Saturday, January 31, 2009

Text Mining and Regular Expressions

I've been spending quite a lot of time in the bowels of a text mining project recently, mostly in the text/concept extraction phase. We're using the SPSS Text Mining tool for the work so far. (As a quick aside, the text mining book I've enjoyed reading the most in recent months is the Weiss, Indurkhya, Zhang, and Damerau)

The most difficult part of the project has been that all of the text is really customized lingo--a language of its own as presented in the notes sections of the documents we are reading. Therefore, we can't use the typical linguistic extraction techinques, and rather are relying heavily on regular expressions. That certainly takes me back a few years! I used to use regular expressions mostly in shell programming (Bourne, CShell, Korn Shell and later BASH).

I must say it has been very productive, though it also makes me appreciate language rules that don't exist in any consistent way with our notes. As I am able, I'll post on more specifics on this project.

Regarding books on regular expressions, I found the unix books weren't quite so good on this topic. However, the O'Reilly Mastering Regular Expressions book is quite good.


Angelo_Arts said...

There is a great book that deals with text mining from a regular expression approach. It is Practical Text Mining with Perl.
I am also trying to improve the quality text content extraction from web pages in particular to be used for clustering later. The thing is easier when dealing with dynamic web pages where you can directly go to the database server to extract the relevant content, but it becomes harder as you deal with static pages where everything is mixed up together. The best thing I could do so far is using regex to eliminate HTML tags and what seems to be irrelevant elements such as the table tags and what live inside them. I am not loving the results so far! The problem with regular expressions (regex) is that you must have a deep knowledge in both the structure and the content of every web page in order to extract quality content from a huge pool of irrelevant elements.
Have you ever done text extraction on static web pages? Do you have any other good ideas or techniques than regex?

Dean Abbott said...

I have used the text mining tool in Clementine and Polyanalyst. I've had very positive experiences with both tools.

In Clementine, you can read in data from a web site and it will automatically grab all the pages from the web site and strip out the html tags--very convenient for what you are doing. An example is shown here. and the Clementine tool information is seen here..

I haven't used Polyanalyst on web pages (only for notes fields stored in a more structured format), so don't recall offhand if it reads in web pages (Sergei, if you are reading this, please comment)--however I strongly believe it does. If I find more information I'll include it in a separate comment.
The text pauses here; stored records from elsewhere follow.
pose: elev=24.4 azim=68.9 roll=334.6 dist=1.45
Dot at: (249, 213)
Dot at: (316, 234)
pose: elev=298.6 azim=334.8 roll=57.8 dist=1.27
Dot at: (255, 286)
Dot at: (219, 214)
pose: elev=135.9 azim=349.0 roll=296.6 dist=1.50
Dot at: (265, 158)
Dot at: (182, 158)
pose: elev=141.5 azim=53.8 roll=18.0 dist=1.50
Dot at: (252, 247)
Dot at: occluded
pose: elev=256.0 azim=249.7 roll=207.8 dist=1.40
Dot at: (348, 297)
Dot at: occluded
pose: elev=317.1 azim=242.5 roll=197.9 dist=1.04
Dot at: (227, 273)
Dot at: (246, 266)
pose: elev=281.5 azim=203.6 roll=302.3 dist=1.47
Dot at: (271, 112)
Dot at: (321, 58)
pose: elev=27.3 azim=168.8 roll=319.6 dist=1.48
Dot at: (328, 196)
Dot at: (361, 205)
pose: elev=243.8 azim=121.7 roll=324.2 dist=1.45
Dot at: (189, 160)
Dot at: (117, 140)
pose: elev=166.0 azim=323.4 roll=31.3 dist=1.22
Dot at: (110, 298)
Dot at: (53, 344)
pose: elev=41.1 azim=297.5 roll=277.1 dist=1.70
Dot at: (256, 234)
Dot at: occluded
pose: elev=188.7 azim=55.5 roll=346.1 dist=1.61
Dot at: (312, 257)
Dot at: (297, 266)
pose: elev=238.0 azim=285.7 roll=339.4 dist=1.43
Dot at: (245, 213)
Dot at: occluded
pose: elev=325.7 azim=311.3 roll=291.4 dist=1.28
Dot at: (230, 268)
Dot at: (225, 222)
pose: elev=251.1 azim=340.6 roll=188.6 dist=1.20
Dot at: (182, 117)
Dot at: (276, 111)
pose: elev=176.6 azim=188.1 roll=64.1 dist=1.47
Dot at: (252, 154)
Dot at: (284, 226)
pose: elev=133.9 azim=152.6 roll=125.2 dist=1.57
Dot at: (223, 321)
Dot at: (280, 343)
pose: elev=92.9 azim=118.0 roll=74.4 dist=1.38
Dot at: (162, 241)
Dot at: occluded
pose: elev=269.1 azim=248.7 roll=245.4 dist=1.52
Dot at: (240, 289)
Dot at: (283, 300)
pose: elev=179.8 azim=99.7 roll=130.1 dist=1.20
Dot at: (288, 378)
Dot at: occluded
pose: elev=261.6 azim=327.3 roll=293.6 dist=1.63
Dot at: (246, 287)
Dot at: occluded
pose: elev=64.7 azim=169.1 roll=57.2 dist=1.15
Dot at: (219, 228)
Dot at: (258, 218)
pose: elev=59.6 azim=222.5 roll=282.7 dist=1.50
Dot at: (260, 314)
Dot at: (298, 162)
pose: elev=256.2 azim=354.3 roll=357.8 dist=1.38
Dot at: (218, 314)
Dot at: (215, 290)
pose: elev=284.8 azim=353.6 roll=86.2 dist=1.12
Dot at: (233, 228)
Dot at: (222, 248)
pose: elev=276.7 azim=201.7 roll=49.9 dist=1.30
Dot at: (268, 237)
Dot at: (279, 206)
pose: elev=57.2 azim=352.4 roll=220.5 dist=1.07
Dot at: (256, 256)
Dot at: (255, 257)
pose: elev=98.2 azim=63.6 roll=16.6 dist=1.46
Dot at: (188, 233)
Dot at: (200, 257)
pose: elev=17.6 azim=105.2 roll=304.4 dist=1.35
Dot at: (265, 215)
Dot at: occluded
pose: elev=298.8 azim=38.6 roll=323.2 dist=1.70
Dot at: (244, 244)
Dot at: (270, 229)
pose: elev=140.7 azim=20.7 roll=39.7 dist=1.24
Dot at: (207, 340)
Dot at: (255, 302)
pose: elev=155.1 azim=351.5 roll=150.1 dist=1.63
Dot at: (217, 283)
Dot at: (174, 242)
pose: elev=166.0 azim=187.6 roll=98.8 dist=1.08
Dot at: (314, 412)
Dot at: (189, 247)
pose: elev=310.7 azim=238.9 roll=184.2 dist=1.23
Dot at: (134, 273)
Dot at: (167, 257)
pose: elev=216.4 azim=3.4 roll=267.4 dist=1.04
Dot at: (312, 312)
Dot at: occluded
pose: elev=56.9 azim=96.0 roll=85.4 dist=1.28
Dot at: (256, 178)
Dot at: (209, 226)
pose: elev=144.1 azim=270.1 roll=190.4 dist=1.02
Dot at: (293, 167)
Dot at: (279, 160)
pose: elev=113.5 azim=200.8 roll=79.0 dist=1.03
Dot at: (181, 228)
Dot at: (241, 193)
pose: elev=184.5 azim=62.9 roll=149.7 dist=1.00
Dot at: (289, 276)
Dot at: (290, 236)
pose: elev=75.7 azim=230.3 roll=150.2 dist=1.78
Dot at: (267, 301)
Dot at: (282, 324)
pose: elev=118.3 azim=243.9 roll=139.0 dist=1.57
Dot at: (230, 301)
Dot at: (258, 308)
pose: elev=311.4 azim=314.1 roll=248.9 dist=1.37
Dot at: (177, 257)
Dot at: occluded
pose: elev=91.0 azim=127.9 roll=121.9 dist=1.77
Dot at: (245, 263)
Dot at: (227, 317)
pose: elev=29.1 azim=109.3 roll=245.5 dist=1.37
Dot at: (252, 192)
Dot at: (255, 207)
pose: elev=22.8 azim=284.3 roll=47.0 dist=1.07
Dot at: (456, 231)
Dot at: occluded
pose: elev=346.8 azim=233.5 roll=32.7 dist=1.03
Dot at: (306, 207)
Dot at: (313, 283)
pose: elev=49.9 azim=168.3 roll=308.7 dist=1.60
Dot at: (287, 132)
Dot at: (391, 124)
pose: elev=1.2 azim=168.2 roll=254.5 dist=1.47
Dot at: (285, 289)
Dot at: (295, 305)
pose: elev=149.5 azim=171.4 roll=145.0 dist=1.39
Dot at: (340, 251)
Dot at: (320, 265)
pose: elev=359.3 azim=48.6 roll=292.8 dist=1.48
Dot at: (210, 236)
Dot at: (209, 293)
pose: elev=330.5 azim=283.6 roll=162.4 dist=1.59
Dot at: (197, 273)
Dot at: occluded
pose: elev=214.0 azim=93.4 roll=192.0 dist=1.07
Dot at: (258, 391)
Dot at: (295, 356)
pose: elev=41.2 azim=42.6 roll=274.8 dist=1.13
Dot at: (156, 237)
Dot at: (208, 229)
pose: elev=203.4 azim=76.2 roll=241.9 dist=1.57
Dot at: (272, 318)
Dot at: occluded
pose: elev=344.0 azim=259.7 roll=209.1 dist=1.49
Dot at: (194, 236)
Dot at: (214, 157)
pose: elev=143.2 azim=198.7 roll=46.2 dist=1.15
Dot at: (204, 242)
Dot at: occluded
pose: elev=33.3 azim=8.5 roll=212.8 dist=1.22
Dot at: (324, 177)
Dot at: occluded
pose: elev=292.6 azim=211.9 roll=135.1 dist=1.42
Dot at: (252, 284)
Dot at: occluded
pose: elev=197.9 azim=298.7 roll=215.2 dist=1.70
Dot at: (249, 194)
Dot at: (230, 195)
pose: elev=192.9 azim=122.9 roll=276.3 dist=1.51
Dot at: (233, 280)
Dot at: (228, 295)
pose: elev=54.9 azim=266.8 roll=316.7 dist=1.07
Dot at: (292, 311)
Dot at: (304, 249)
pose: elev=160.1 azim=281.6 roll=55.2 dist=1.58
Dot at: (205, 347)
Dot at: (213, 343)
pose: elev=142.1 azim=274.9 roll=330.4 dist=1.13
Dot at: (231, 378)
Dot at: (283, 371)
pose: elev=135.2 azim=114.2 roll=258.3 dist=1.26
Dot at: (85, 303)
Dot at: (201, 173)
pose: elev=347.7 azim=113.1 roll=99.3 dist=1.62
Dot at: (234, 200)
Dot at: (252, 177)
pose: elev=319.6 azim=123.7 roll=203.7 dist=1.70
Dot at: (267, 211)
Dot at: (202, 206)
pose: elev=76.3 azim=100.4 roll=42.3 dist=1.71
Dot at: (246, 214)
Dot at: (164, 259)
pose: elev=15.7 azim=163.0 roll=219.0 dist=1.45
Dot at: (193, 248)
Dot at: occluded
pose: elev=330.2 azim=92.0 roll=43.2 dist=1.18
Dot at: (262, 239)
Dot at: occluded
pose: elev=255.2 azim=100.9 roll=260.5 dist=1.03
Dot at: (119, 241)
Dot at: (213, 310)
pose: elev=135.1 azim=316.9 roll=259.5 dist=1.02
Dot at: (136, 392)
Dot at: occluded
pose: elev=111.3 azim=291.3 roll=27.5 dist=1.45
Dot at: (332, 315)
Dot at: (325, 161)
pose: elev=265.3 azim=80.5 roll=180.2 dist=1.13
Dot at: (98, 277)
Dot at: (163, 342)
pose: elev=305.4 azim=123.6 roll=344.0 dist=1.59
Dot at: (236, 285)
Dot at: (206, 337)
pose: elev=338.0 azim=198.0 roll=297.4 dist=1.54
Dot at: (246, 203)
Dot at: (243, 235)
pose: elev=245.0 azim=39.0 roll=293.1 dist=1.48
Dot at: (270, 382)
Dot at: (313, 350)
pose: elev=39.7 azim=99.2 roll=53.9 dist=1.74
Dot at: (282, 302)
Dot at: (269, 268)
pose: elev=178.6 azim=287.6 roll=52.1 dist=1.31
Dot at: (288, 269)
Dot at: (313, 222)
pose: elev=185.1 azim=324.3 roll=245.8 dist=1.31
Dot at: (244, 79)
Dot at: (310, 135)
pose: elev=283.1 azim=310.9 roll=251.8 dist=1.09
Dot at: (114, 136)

Of course there are many other tools that I'm sure handle web data more automatically, Enterprise Miner, but I haven't personally experienced them.

Dean Abbott said...

By the way, thanks for the recommendation on the Perl book.

Angelo_Arts said...
This comment has been removed by the author.
Angelo_Arts said...

Actually the tools that incorporate tag removal techniques to extract textual content from static web pages are so available. TextPipe Pro is one of the best commercially available tool that includes web text mining. This is a demo to show the capabilities of Textpipe Pro in web text mining. I can also implement my own tag cleaners in many languages including perl (using HTML::Parser and other modules), and python (BeautifulSoup parser) and many others.

Again, most of these tools rely on regular expression in extracting useful content. There is no way to - for example - determine which TABLE tag really contains useful content and which another TABLE tag is used for web layout. Also the problem of badly written html code that do not adhere to web standards is a serious challenge to regular expressions. Some web programmers close every single tag they write and some do not. Some of them validate their html code before publish and some do not. Regular expression can be very useful I agree, but from my personal experience it indeed doesn't say the final word in data cleaning and preparation when we deal with static web pages.

Dean Abbott said...

And the problem of variable human-generated content doesn't end with HTML. Part of the problem with my current text mining project is parsing out a keyword from a list of nouns. Sometimes a comma means "new idea" (it is a stop character) and sometimes a comma is just a delimiter of nouns (and not a stop character). Determining what role it plays requires some careful thinking to switch on and off which mode the text block is in.

Thanks for the URL for TextPipe Pro. I hope to be able to take a look within the next few weeks.

Dean Abbott said...

I saw on Keith McCormick's site a Text processing in Python reference. Though I can't vouch for it yet, it is free, but only for personal use. You can also buy the book on amazon, which gives the author, David Mertz, so royalties. If you like what you read, please to support him.

Anonymous said...

Another good book is Tapping Into Unstructured Data. It's by Inmon and Anthony Nesavich.

criticpapa said...
This comment has been removed by a blog administrator.